EXERCISE GOAL »
Please restate every record below word for word and skip the pictures.

*** AVAILABLE DATA ***

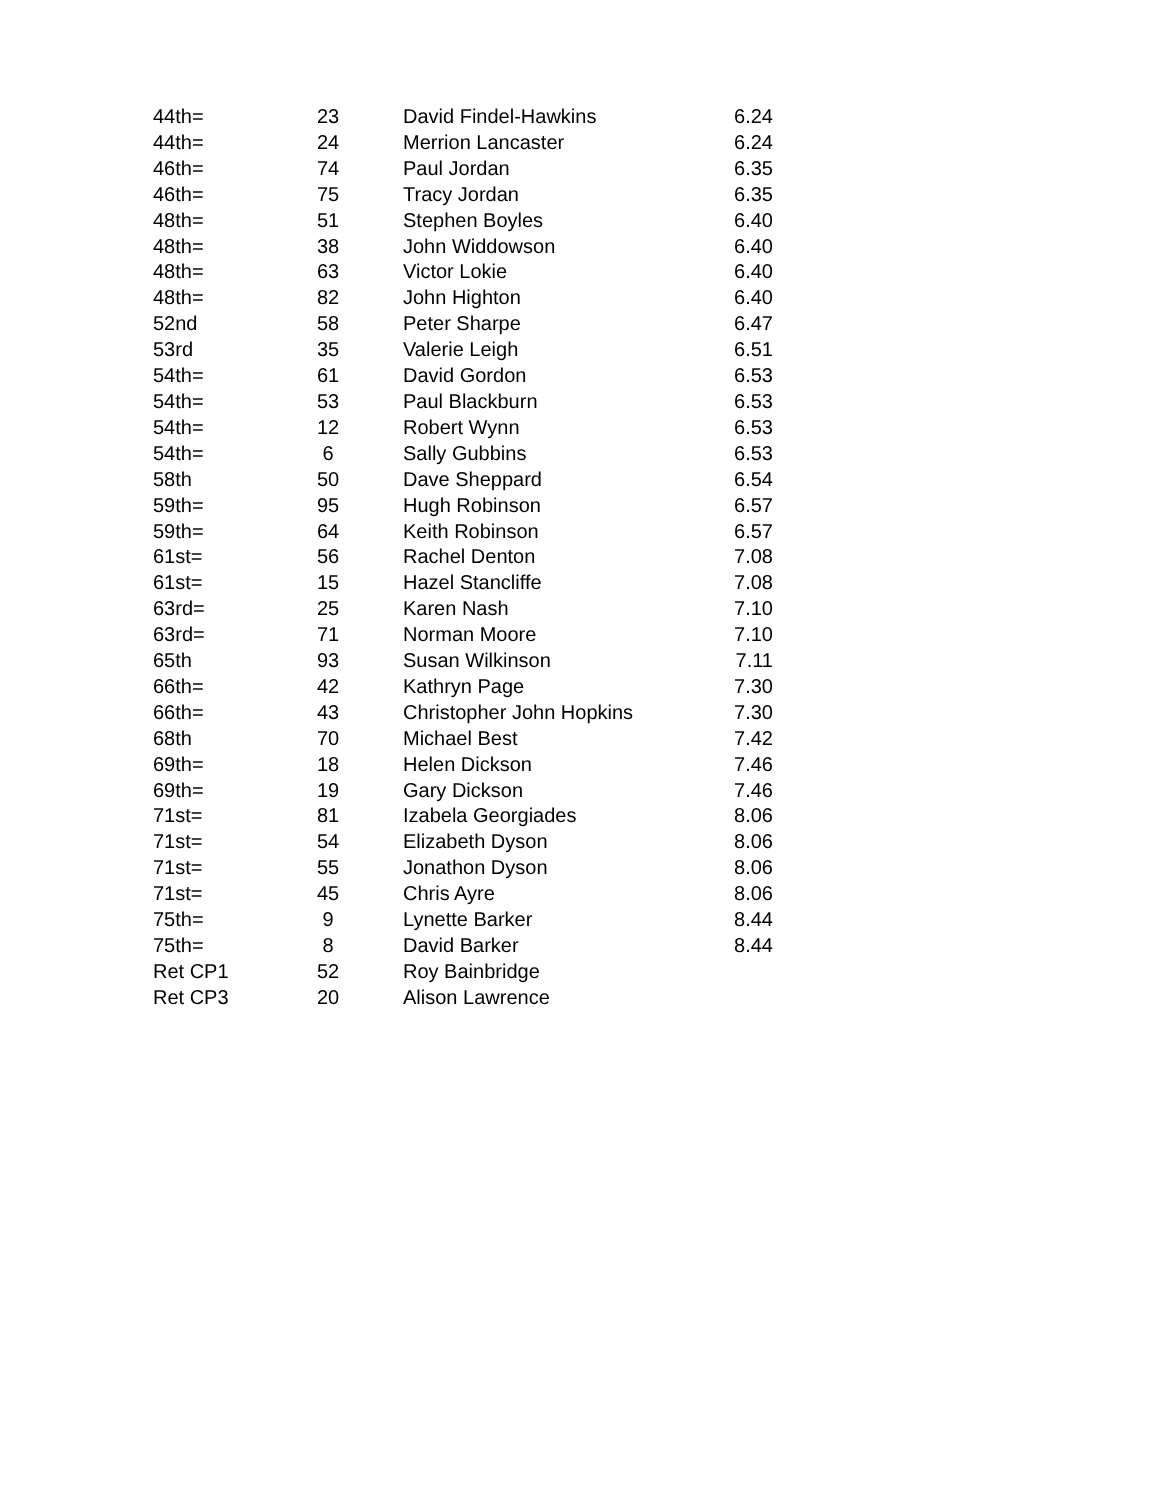| 44th= | 23 | | David Findel-Hawkins | 6.24 |
| 44th= | 24 | | Merrion Lancaster | 6.24 |
| 46th= | 74 | | Paul Jordan | 6.35 |
| 46th= | 75 | | Tracy Jordan | 6.35 |
| 48th= | 51 | | Stephen Boyles | 6.40 |
| 48th= | 38 | | John Widdowson | 6.40 |
| 48th= | 63 | | Victor Lokie | 6.40 |
| 48th= | 82 | | John Highton | 6.40 |
| 52nd | 58 | | Peter Sharpe | 6.47 |
| 53rd | 35 | | Valerie Leigh | 6.51 |
| 54th= | 61 | | David Gordon | 6.53 |
| 54th= | 53 | | Paul Blackburn | 6.53 |
| 54th= | 12 | | Robert Wynn | 6.53 |
| 54th= | 6 | | Sally Gubbins | 6.53 |
| 58th | 50 | | Dave Sheppard | 6.54 |
| 59th= | 95 | | Hugh Robinson | 6.57 |
| 59th= | 64 | | Keith Robinson | 6.57 |
| 61st= | 56 | | Rachel Denton | 7.08 |
| 61st= | 15 | | Hazel Stancliffe | 7.08 |
| 63rd= | 25 | | Karen Nash | 7.10 |
| 63rd= | 71 | | Norman Moore | 7.10 |
| 65th | 93 | | Susan Wilkinson | 7.11 |
| 66th= | 42 | | Kathryn Page | 7.30 |
| 66th= | 43 | | Christopher John Hopkins | 7.30 |
| 68th | 70 | | Michael Best | 7.42 |
| 69th= | 18 | | Helen Dickson | 7.46 |
| 69th= | 19 | | Gary Dickson | 7.46 |
| 71st= | 81 | | Izabela Georgiades | 8.06 |
| 71st= | 54 | | Elizabeth Dyson | 8.06 |
| 71st= | 55 | | Jonathon Dyson | 8.06 |
| 71st= | 45 | | Chris Ayre | 8.06 |
| 75th= | 9 | | Lynette Barker | 8.44 |
| 75th= | 8 | | David Barker | 8.44 |
| Ret CP1 | 52 | | Roy Bainbridge | |
| Ret CP3 | 20 | | Alison Lawrence | |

*** End of AVAILABLE DATA ***

YOUR SOLUTION »
| 44th= | 23 | | David Findel-Hawkins | 6.24 |
| 44th= | 24 | | Merrion Lancaster | 6.24 |
| 46th= | 74 | | Paul Jordan | 6.35 |
| 46th= | 75 | | Tracy Jordan | 6.35 |
| 48th= | 51 | | Stephen Boyles | 6.40 |
| 48th= | 38 | | John Widdowson | 6.40 |
| 48th= | 63 | | Victor Lokie | 6.40 |
| 48th= | 82 | | John Highton | 6.40 |
| 52nd | 58 | | Peter Sharpe | 6.47 |
| 53rd | 35 | | Valerie Leigh | 6.51 |
| 54th= | 61 | | David Gordon | 6.53 |
| 54th= | 53 | | Paul Blackburn | 6.53 |
| 54th= | 12 | | Robert Wynn | 6.53 |
| 54th= | 6 | | Sally Gubbins | 6.53 |
| 58th | 50 | | Dave Sheppard | 6.54 |
| 59th= | 95 | | Hugh Robinson | 6.57 |
| 59th= | 64 | | Keith Robinson | 6.57 |
| 61st= | 56 | | Rachel Denton | 7.08 |
| 61st= | 15 | | Hazel Stancliffe | 7.08 |
| 63rd= | 25 | | Karen Nash | 7.10 |
| 63rd= | 71 | | Norman Moore | 7.10 |
| 65th | 93 | | Susan Wilkinson | 7.11 |
| 66th= | 42 | | Kathryn Page | 7.30 |
| 66th= | 43 | | Christopher John Hopkins | 7.30 |
| 68th | 70 | | Michael Best | 7.42 |
| 69th= | 18 | | Helen Dickson | 7.46 |
| 69th= | 19 | | Gary Dickson | 7.46 |
| 71st= | 81 | | Izabela Georgiades | 8.06 |
| 71st= | 54 | | Elizabeth Dyson | 8.06 |
| 71st= | 55 | | Jonathon Dyson | 8.06 |
| 71st= | 45 | | Chris Ayre | 8.06 |
| 75th= | 9 | | Lynette Barker | 8.44 |
| 75th= | 8 | | David Barker | 8.44 |
| Ret CP1 | 52 | | Roy Bainbridge | |
| Ret CP3 | 20 | | Alison Lawrence | |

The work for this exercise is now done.